Exam 2 Flashcards
Competitive Rivalry
the ongoing set of competitive actions and competitive responses that occur among firms as they maneuver for an advantageous market position.
Competitors
firms operating in the same market, offering similar products, and targeting similar customers.
Competitive Behavior
the set of competitive actions and responses a given firm takes to build or defend its competitive advantages and to improve its market position
Multimarket Competition
occurs when firms compete against each other in several product or geographic markets
Competitive Dynamics
refer to all competitive behaviors–that is, the total set of actions and responses taken by all firms competing within a market
market commonality
concerned with the number of markets with which the firm and a competitor are jointly involved and the degree of importance of the individual markets to each.
Resource Similarity
is the extent to which the firm’s tangible and intangible resources are comparable to a competitors in terms of both type and amount.
Competitive Action
a strategic of tactical action the firm takes to build or defend its competitive advantages or improve its market position
Competitive Response
a strategic or tactical action the firm takes to counter the effects of a competitor’s competitive action
Strategic Action/Strategic Response
market based move that involves a significant commitment of organizational resources and is difficult to implement and reverse
Tactical Action/ Tactical Response
market based move that is taken to fine-tune a strategy; it involves fewer resources and is relatively easy to implement and reverse
First Mover
firm that takes an initial competitive action in order to build or defend its competitive advantages or to improve its market position
Second Mover
firm that responds to the first movers competitive action, typically through imitation.
Late Mover
firm that responds to a competitive action a significant amount of time after the 1st mover’s action and 2nd mover’s response.
Quality
exists when the firms’ goods or services meet or exceed customers’ expectations
Slow Cycle Markets
markets in which the firm’s competitive advantages are shielded from imitation, commonly for long periods of time, and where imitation is costly
Fast Cycle Markets
markets in which the firms capabilities that contribute to competitive advantages aren’t shielded from imitation and where imitation is often rapid and inexpensive.

Data block:
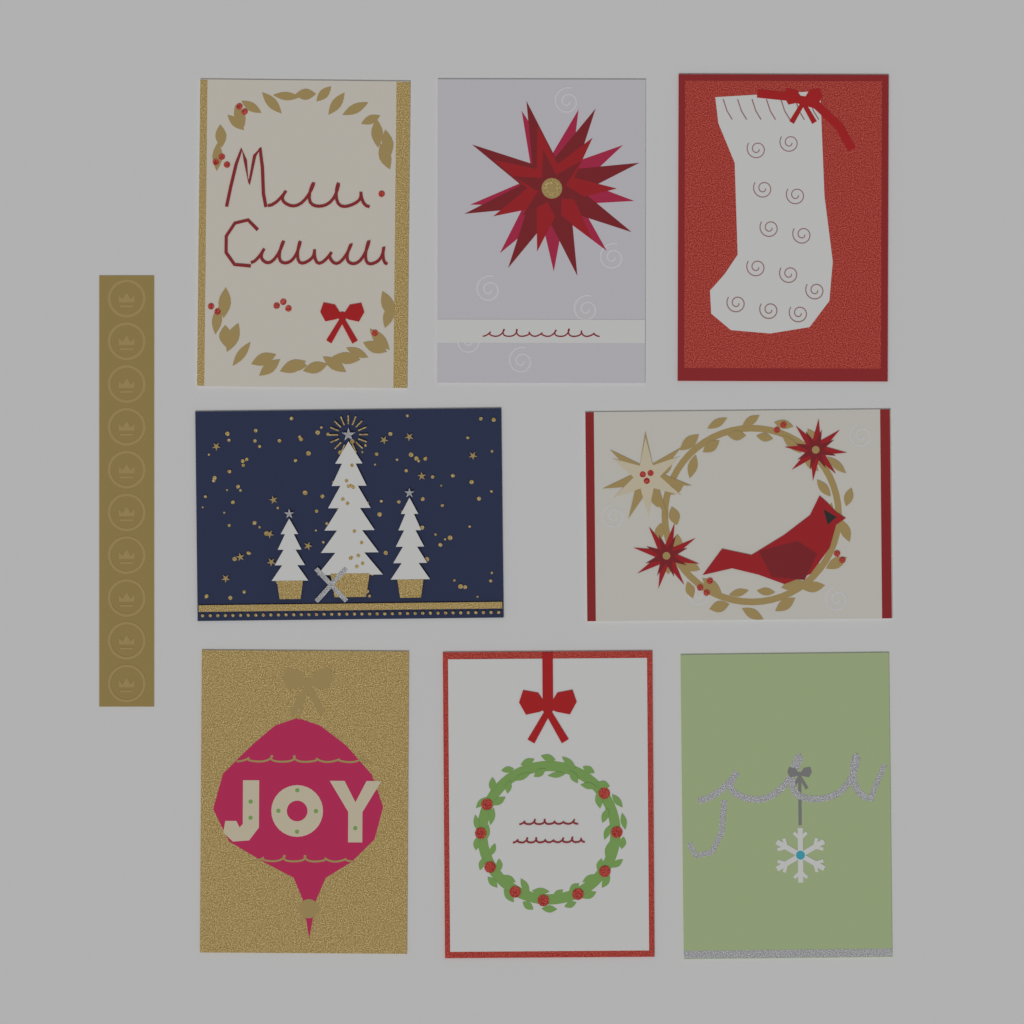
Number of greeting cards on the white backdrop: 8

What the exercise asks: In the flashcards on competitive rivalry, how does a second mover typically respond to the first mover's competitive action?

Reply to the task: Through imitation.